The internal company documents I uncovered revealed, among other things, that U.S. authorities were aware of the deplorable living conditions Najlaa workers endured back in 2008. To their credit both the U.S. government and KBR both worked to pressure Najlaa to fix things once they were alerted to the problem.
But, thanks to the American Civil Liberties Union, newly released documents reveal that the U.S. government and KBR were even more aware of the problem than previously known.
In July 2011 the ACLU filed a lawsuit demanding that the government release documents relating to the trafficking and the abusive treatment of foreign workers on U.S. military bases in Iraq and Afghanistan. The Freedom of Information Act (FOIA) case sought documents from the Departments of State and Defense that detail audits and complaints about military contractors working in Iraq and Afghanistan.
Bear in mind this is hardly an isolated problem. As the New York Times reported:
On every military base in Iraq and Afghanistan exists an economy sustained by immigrant workers. For transportation, construction, food services, security and more, the United States government relies on 174,000 laborers, 70,000 of them recruited from developing countries like Nepal, India, the Philippines and Uganda.
But not all of these workers voluntarily leave home to serve alongside the United States military. According to a report released in June by the American Civil Liberties Union and the Lowenstein Clinic at Yale Law School, many of these workers are tricked into working for American contractors and subcontractors who abuse them with "impunity" and subject them to grueling hours, meager wages, confinement and deadly working conditions.
The ACLU report notes that while the U.S. government has ample criminal jurisdiction to investigate and refer prosecutions to the appropriate body of contractors at any level it often sidesteps its legal obligations on technicalities.
In response to the highly publicized incident involving 1,000 Sri Lankan, Nepali, and Indian TCNs--whom Najlaa International confined to a windowless warehouse without money or work for three months247 --the DOJ determined in 2009 that, "while certainly disconcerting, the facts and circumstances did not suggest that Human Trafficking Violations had occurred." This conclusion turned primarily on the fact that "TCN personnel housed in the above described complex were free to leave if they had decided to do so." On the contrary, TCNs rarely enjoy such freedom: as explained in detail above, contractors employ a range of tactics--including confiscating TCNs' passports, restricting their movement, withholding their pay, and charging them "termination fees"--to prevent TCNs from leaving the worksites. Meanwhile, the debts many TCNs owe render them vulnerable to indentured servitude, even in the absence of such tactics. Nor has this dynamic entirely escaped the notice of the U.S. Government: in a State Department email, one official acknowledged that the Najlaa incident involved "essentially the trafficking of low-skilled expat workers into forced labor or poor working conditions."251 Nevertheless, the Government continues to award Najlaa new service contracts, including one that lasts through 2012.

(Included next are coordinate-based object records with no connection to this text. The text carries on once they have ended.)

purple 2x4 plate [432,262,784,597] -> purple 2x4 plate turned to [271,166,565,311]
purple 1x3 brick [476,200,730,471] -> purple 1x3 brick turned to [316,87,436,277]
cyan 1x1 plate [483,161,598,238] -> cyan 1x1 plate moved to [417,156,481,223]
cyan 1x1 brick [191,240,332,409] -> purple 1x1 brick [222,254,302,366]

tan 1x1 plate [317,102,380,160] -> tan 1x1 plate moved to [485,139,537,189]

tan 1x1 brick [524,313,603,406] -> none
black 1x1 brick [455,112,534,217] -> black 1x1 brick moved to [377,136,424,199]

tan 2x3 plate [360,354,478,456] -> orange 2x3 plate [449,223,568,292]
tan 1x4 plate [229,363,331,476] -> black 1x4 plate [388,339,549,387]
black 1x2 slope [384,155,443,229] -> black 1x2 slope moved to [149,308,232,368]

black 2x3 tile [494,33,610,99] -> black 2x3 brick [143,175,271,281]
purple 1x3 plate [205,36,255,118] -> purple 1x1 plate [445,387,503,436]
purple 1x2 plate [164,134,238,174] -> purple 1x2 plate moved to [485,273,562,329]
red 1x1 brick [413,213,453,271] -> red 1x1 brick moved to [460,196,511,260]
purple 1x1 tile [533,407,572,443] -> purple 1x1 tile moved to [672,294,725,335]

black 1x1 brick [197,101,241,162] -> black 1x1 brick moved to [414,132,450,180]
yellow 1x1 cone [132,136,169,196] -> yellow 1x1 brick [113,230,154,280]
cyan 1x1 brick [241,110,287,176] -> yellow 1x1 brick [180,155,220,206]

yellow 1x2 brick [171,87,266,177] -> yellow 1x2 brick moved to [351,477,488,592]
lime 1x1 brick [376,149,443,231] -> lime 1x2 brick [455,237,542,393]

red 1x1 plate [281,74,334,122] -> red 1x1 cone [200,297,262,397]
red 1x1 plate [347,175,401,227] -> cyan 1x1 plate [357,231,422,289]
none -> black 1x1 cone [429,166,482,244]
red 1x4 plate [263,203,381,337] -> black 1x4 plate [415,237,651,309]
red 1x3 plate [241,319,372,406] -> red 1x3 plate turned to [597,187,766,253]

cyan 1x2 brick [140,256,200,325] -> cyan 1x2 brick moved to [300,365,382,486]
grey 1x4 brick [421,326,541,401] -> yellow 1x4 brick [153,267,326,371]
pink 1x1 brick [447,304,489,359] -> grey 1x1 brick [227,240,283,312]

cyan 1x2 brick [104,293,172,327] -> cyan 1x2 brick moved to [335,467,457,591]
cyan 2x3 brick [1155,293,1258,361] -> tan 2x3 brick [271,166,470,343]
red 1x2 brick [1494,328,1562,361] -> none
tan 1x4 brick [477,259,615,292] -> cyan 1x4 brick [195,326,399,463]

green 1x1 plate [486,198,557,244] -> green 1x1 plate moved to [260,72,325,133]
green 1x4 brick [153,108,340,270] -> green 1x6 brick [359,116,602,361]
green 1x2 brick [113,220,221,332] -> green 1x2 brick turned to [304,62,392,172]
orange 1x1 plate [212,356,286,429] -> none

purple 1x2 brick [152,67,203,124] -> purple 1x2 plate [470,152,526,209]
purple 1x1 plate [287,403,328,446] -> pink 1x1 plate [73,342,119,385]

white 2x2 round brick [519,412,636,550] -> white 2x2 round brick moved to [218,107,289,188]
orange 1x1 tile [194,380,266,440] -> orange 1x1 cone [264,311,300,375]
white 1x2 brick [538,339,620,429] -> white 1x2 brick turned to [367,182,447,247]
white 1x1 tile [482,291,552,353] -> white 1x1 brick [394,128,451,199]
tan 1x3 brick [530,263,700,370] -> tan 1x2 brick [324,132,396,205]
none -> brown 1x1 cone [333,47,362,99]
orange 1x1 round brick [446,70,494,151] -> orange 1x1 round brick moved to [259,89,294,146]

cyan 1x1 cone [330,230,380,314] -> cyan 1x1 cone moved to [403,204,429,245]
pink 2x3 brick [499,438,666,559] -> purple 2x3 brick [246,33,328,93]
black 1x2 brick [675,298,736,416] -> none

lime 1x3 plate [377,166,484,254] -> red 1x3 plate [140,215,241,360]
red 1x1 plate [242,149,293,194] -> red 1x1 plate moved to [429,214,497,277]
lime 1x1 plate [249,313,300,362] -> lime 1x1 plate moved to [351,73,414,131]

Many months before POGO published my report it was clear that the Defense Department was aware of what was going on with Najlaa. According to one incident report dated February 18, 2009, prepared by the DoD Inspector General, and released by the ACLU:
Many employees of the Najla International Catering Services (a subcontractor of KBR and a Kuwaiti company) were allegedly living in deplorable conditions (crowded housing in shacks and bunkhouses, open sewers, lack of food and water, rampant diseases like TB and Hepatitis). KBR employees brought the issue to the Office of the Staff Judge Advocate who in turn brought it to DoD-IG. DoD-IG met with KBR and a plan was developed and initiated to send in the US Army Units to assess their status and provide humanitarian assistance.
Ano0ther DoD IG report, dated Feb. 18, 2009, stated:
The TCN's [Third Country Nationals] were predominately fro111 Sri Lanka, Nepal, and Bangladesh. The men claimed they were being given very little food and water. Some weeks they were fed once every other day, and three men were expected to share one bottle of water a day. Those individuals with beds were sleeping three and four men to every twin bed. The sewage was drained to an above ground "cess-pool" approximately 100 yards from the camp. The TCN's stated there were a variety of sicknesses present in the camp, such as Hepatitis, Tuberculosis and Chicken Pox. There was no access to medical attention for the men at the camp.